TEXT UNDER STUDY =
*****
Discovery breadth is intentionally small
Business-first discovery currently has two generated variants:
dallas-electrician-sample-v1 and
dallas-electrician-south-dallas-v1. That proves the contract can vary
by profile, but it is still narrow by design.
Coverage now closes the thin spots
The edge-case coverage report now shows repeated latest-import support for every
current result state, failure reason, pattern slice, and next-action group, including
complete_remaining_work|schedule_reinspection.
There is now a product-shaped output
generated/workflows/dallas-inspection-workflow-v1/index.html
shows the first operator-facing workflow: permit, address, contractor, inspection
failure context, recommended actions, observed follow-up, and captured operator
correction state for 530/530 queue items.
Current build log
Widened imported v2 with ELZ-2026-0731, one more Dallas electrical repair sequence that
repeats the henatriacontarecentafoil-bracket incomplete-work repair path, captured the matching accepted operator
correction, and regenerated the normalized, fixture, eval, coverage, contract, and
workflow artifacts. The latest scaffold now has 530 permits,
1072 inspections, 1083 eval tasks, 536 reviewed label
rows, 1610 source lineage rows, and repeated support for
6/6 next-action groups.
Added scripts/generate_dallas_inspection_workflow.py and generated
generated/workflows/dallas-inspection-workflow-v1/. The workflow turns
reviewed Dallas inspection labels into a 13-item action queue with
priority, address, contractor, trigger inspection, recommended actions, and observed
follow-up fields, plus a static index.html page that can be opened locally.
*****
REQUIRED WORK =
• a. Rewrite the paragraph of the Dallas inspection text that begins "Widened imported v2" as a bulleted list, keeping its main facts.
• b. According to the Dallas inspection text, what are the two generated variants of business-first discovery?
• c. Translate this sentence from the Dallas inspection text into Spanish: "That proves the contract can vary by profile, but it is still narrow by design."
The rows come from a separate source.
*****
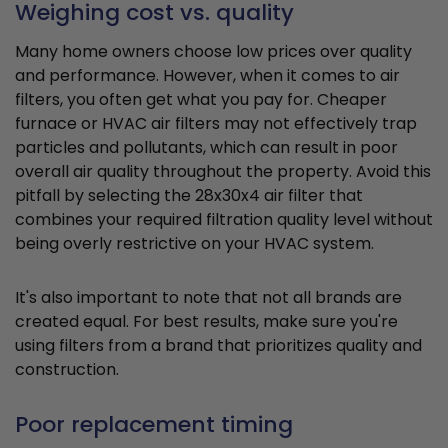
Weighing cost vs. quality
Many home owners choose low prices over quality
and performance. However, when it comes to air
filters, you often get what you pay for. Cheaper
furnace or HVAC air filters may not effectively trap
particles and pollutants, which can result in poor
overall air quality throughout the property. Avoid this
pitfall by selecting the 28x30x4 air filter that
combines your required filtration quality level without
being overly restrictive on your HVAC system.
It's also important to note that not all brands are
created equal. For best results, make sure you're
using filters from a brand that prioritizes quality and
construction.
Poor replacement timing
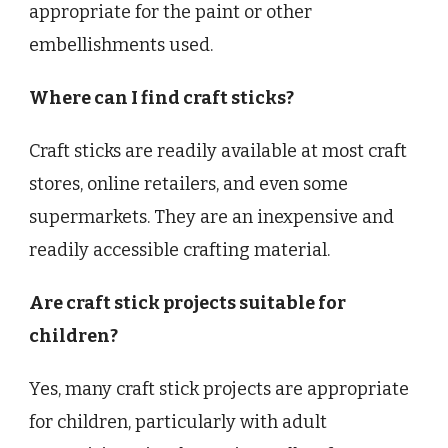
appropriate for the paint or other
embellishments used.
Where can I find craft sticks?
Craft sticks are readily available at most craft
stores, online retailers, and even some
supermarkets. They are an inexpensive and
readily accessible crafting material.
Are craft stick projects suitable for
children?
Yes, many craft stick projects are appropriate
for children, particularly with adult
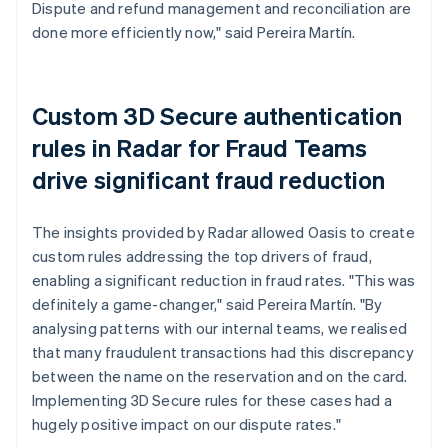
Dispute and refund management and reconciliation are
done more efficiently now," said Pereira Martín.
Custom 3D Secure authentication
rules in Radar for Fraud Teams
drive significant fraud reduction
The insights provided by Radar allowed Oasis to create
custom rules addressing the top drivers of fraud,
enabling a significant reduction in fraud rates. "This was
definitely a game-changer," said Pereira Martín. "By
analysing patterns with our internal teams, we realised
that many fraudulent transactions had this discrepancy
between the name on the reservation and on the card.
Implementing 3D Secure rules for these cases had a
hugely positive impact on our dispute rates."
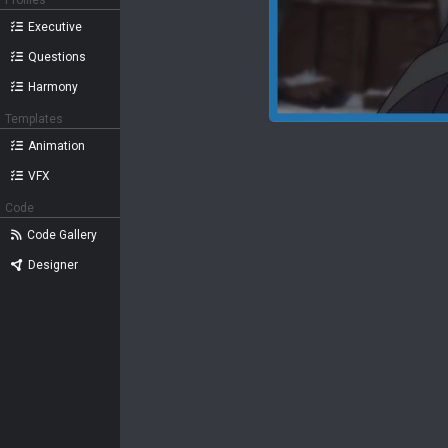
Profiles
Executive
Questions
Harmony
Templates
Animation
VFX
Code
Code Gallery
Designer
*****
RESPONSES PER TASK =
• a.
- Imported v2 was widened with ELZ-2026-0731, one more Dallas electrical repair sequence that repeats the henatriacontarecentafoil-bracket incomplete-work repair path.
- The matching accepted operator correction was captured.
- The normalized, fixture, eval, coverage, contract, and workflow artifacts were regenerated.
- The latest scaffold has 530 permits, 1072 inspections, 1083 eval tasks, 536 reviewed label rows, and 1610 source lineage rows.
- The latest scaffold has repeated support for 6/6 next-action groups.

• b. dallas-electrician-sample-v1 and dallas-electrician-south-dallas-v1

• c. Eso demuestra que el contrato puede variar según el perfil, pero sigue siendo limitado por diseño.